(Saved entries)
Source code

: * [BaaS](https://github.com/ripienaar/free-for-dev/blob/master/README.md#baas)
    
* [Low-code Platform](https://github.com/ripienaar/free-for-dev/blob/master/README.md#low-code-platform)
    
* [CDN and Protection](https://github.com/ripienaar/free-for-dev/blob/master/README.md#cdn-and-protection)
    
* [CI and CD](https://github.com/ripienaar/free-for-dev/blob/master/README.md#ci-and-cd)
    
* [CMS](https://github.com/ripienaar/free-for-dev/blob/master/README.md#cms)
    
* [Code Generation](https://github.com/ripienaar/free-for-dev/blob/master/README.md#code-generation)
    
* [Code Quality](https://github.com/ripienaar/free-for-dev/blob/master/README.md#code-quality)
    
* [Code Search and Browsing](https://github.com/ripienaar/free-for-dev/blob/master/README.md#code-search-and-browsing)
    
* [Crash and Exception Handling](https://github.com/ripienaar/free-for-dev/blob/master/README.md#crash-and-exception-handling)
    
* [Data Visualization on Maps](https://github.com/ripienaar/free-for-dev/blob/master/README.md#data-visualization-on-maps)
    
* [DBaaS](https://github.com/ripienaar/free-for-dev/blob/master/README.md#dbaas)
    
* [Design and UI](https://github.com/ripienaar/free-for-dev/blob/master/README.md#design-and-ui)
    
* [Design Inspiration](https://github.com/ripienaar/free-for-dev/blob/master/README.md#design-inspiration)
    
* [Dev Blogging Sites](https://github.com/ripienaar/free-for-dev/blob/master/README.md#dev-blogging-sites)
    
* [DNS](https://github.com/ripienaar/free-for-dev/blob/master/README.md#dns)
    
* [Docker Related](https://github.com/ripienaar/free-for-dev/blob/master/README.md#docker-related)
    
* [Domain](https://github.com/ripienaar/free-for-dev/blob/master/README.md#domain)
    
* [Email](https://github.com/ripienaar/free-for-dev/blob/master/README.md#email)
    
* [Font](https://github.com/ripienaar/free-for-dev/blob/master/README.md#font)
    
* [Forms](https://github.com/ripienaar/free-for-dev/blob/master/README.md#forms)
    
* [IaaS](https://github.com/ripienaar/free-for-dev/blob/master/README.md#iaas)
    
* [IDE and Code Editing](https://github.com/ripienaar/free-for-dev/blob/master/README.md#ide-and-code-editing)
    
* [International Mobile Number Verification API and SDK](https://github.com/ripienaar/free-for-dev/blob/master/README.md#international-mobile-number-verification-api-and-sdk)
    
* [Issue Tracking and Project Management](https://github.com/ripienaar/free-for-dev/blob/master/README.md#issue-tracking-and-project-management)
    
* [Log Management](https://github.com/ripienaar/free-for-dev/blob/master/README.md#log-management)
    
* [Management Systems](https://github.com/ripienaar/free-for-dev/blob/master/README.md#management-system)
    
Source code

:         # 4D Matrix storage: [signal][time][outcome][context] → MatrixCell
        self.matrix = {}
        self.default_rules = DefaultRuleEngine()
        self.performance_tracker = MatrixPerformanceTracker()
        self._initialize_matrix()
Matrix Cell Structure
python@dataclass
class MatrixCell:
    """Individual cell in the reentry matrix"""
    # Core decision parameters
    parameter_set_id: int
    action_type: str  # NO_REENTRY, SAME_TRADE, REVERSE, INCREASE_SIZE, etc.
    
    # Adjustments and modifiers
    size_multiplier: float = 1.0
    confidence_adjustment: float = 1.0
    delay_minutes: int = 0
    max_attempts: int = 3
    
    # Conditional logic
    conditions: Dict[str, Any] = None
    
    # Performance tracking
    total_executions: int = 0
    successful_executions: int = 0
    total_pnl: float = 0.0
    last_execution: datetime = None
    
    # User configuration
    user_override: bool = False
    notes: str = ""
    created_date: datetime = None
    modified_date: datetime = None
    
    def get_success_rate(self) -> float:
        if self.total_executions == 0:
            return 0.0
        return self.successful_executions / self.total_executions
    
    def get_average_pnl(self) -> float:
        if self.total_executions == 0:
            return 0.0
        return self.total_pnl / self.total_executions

## [AIM OF THE EXERCISE]
Extract every line in the items above that contains the string "tracking". Case counts.

## [RESPONSE TO THE TASK]
* [Issue Tracking and Project Management](https://github.com/ripienaar/free-for-dev/blob/master/README.md#issue-tracking-and-project-management)
    # Performance tracking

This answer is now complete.